The problem is, the more I delve into it, the more I understand how it must follow a certain path. The more I feel bogged down in, if you will, editing before the fact. I am seeking to hone it to perfect sharpness, before forging it.
And I say this again, this is not a source of regret. I wish I had undertaken this process before writing my previous novel. I think it would’ve been a better novel for it. I may have saved myself a year of plodding and dead ends. Or, and this is what concerns me about ‘Hidden Messages’ it may have remained unwritten as I tried to perfect it before writing it.
I’ll say this for the third time, though it screams of too much protesting, I do not regret this. I don’t regret it for three reasons. The first reason being that if and when I write this novel, it will be a novel.

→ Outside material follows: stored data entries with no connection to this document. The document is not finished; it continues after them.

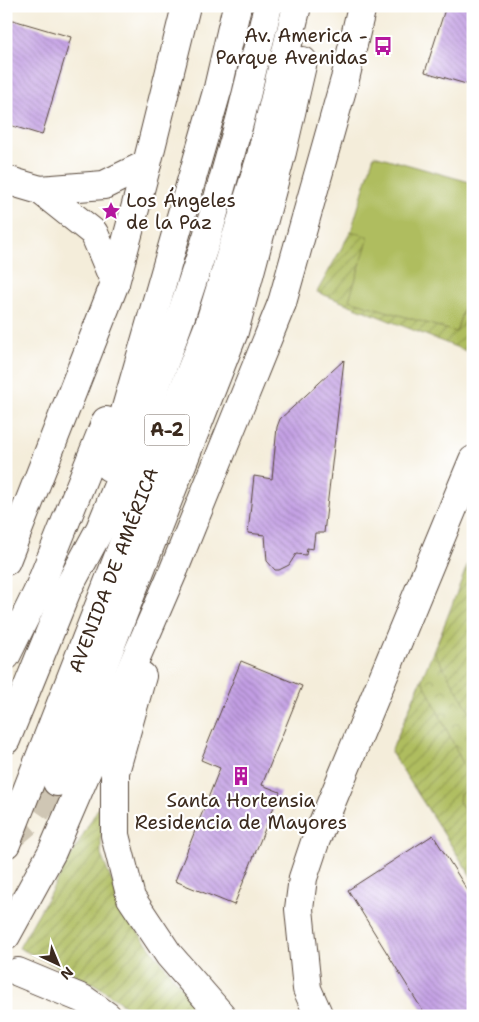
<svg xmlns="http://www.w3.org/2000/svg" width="479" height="1022" viewBox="0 0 479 1022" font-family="'Shantell Sans',sans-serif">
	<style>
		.park { fill: url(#park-crowns); stroke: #75743e }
		.garden { fill: url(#garden-furrows); stroke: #75743e }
		.pitch { fill: #afbd5f; stroke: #75743e }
		.building { fill: url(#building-back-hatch) }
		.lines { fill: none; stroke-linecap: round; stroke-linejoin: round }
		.motorway-tunnel { stroke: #cfc6b4; stroke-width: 28; stroke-dasharray: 28 14; stroke-linecap: butt }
		.minor-casing { stroke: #57473a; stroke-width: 30 }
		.tertiary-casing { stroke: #57473a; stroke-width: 30 }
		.motorway-casing { stroke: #57473a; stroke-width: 30 }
		.minor { stroke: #fff; stroke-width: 28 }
		.tertiary { stroke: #fff; stroke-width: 28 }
		.motorway { stroke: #fff; stroke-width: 28 }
		.labels { text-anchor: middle; stroke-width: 4.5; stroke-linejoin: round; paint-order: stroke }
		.shield { fill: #fff; stroke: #766a62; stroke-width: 1 }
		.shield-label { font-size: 18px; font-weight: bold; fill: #3b2a1e }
		.poi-label { font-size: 19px; fill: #3b2a1e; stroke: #fff; text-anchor: end }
		.street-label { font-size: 19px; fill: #3b2a1e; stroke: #fff }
	</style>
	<defs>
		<pattern id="park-crowns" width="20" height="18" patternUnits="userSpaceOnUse" patternTransform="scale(1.25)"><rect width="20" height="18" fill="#afbd5f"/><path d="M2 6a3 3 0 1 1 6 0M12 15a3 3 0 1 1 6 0" fill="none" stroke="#909a4e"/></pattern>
		<pattern id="garden-furrows" width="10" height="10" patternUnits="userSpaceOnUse" patternTransform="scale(1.25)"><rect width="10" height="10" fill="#afbd5f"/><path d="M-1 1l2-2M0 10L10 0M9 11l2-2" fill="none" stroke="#909a4e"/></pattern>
		<pattern id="building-back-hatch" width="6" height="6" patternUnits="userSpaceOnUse" patternTransform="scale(1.25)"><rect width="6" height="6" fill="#c29ee4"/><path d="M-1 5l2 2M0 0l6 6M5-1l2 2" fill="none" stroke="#9f81b8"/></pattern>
	</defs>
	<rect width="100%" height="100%" fill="#fff"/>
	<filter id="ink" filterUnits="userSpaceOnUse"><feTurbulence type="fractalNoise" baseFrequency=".02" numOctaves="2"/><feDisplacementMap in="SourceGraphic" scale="10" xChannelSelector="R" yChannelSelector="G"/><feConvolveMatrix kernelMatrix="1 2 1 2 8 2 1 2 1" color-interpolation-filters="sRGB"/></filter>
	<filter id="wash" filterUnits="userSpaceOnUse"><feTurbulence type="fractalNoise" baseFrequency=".0096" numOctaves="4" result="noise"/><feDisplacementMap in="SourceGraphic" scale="20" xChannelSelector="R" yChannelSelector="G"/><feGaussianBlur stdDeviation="1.12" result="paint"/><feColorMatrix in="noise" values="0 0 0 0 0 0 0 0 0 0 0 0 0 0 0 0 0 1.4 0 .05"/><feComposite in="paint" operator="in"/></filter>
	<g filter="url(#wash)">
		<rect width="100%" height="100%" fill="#f4edda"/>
		<polygon class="park" points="459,590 473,611 473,879 391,752"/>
		<g class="garden">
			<polygon points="351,231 369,237 456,332 465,301 473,305 471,353 317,292"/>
			<polygon points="473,550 473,717 434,652"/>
			<polygon points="422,679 472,782 469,789 460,794 459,801 473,824 473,879 391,752"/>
			<polygon points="101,803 101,855 127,918 204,1016 139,1016 96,985 19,948"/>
		</g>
		<polygon class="pitch" points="374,155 473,183 473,278 456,332 349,300 369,237 351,231"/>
		<g id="blocks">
			<g class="building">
				<polygon points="446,6 473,6 473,86 425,72"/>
				<polygon points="6,18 71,37 42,135 6,124"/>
				<polygon points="344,360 324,533 315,533 313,549 307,548 306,555 296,554 289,565 279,570 275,570 267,561 265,535 248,533 254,476 272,479 277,427 280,419"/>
				<polygon points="241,661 302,686 262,785 280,792 234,905 175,881 220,768 201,760"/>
				<polygon points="433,835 473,899 473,1016 426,1016 348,890"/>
			</g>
		</g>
	</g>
	<g filter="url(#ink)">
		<use href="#blocks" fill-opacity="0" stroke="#57473a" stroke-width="1"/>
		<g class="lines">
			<polyline class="motorway-tunnel" points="6,840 32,818 57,782"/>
			<g class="minor-casing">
				<g id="minor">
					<polyline points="40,190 94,233 115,283"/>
					<polyline points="40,190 104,185 147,164"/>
					<polyline points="282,303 345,79 362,6"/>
					<polyline points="6,561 115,283 147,164 186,6"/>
					<polyline points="319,1016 307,989 299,909 303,878 315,842 473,460"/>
				</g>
			</g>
			<g class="tertiary-casing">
				<polyline id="tertiary" points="6,180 40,190"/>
			</g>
			<g class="motorway-casing">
				<g id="motorway">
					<polyline points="109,467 218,88 237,6"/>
					<polyline points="6,656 37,593 106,421"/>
					<polyline points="142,676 115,772 115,835 131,898 169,955 222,1016"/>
					<polyline points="6,740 67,590 100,529 133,448 181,316 207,237 240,120 268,6"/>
					<polyline points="57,782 234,332 282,152 303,61"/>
					<polyline points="6,844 210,322 260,160 297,6"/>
					<polyline points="6,936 52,852 173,572 282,303"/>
					<polyline points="18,972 83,999 107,1016"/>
				</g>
			</g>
			<use href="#minor" class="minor"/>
			<use href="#tertiary" class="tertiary"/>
			<use href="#motorway" class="motorway"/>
		</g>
	</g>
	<defs>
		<g id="bus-bare" transform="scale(1.5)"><path d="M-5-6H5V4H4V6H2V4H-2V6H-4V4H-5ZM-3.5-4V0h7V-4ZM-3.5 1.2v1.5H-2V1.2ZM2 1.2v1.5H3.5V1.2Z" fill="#b5179e" stroke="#fff" stroke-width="2.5" paint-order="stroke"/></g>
		<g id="sight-bare" transform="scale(1.5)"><path d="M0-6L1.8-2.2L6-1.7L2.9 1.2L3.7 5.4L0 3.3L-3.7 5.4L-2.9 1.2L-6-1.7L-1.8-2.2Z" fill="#b5179e" stroke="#fff" stroke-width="2.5" paint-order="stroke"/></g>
		<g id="building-bare" transform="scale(1.5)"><path d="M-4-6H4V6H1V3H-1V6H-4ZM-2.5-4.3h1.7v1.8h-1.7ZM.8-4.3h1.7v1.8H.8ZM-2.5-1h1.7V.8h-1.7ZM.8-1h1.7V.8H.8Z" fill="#b5179e" stroke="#fff" stroke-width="2.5" paint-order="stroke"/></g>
	</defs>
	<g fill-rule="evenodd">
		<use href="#bus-bare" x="383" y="46"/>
		<use href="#sight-bare" x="111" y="211"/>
		<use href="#building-bare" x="241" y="776"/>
	</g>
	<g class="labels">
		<rect class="shield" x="144.5" y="414.5" width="45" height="31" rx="4"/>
		<g class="shield-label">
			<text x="167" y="436">A-2</text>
		</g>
		<g class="poi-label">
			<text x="368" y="42">Av. America -<tspan x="368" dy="22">Parque Avenidas</tspan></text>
			<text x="126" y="207" text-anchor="start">Los Ángeles<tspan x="126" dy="22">de la Paz</tspan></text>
			<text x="241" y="807" text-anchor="middle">Santa Hortensia<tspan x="241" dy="22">Residencia de Mayores</tspan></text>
		</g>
		<g class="street-label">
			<text transform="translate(113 570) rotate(-69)" y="7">AVENIDA DE AMÉRICA</text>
		</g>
	</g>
	<rect width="479" height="1022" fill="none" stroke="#fff" stroke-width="25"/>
	<g transform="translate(58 964) rotate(136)" stroke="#ffffff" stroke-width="4" paint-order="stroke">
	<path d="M0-4L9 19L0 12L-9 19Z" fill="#3b2a1e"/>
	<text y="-8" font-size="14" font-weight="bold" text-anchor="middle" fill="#3b2a1e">N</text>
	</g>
</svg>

It will be a novel that from the first draft to the last, will require less hacking at than the application of polish. The terror of the rewrite need not sap my resolve.
Secondly, the novel I write after this will be better. I already know its name. I already know the characters. And even though it will be more complex than this one, armed with what I’ve already learned, I know how best to grapple with it. Precipitous pitfalls are replaced by scalable precipices.
Lastly and most importantly, I feel like a writer again. For a long time, I felt like an imposter whenever I saw my Twitter profile. Or worse, when anyone asked how the writing was going. I hadn’t realised I was not fully recovered from the disappointment of my previous novel.
I’d always regarded myself as thick-skinned. I’m not. I crave success and recognition. When that didn’t happen, I took it personally. There’s nothing wrong with that, but I didn’t realise the bang my ego and confidence had taken. I couldn’t understand why I was finding writing a second novel so difficult.
Intellectually, I knew rejection is nine-tenths of the writing experience but I had no defences against it. The only downside to being a cocky and self-entitled man, I suppose. I know that if and when ‘Hidden Messages’ fails to bring me status and riches I’ll be crushed. But I’ll know it is happening. I’ll be prepared. I’ll have already begun novel three. I have to do this because I already know what novels, four, five, six, seven, eight, nine and ten are. And the only thing, right now, that’s preventing me from writing them is writing this one.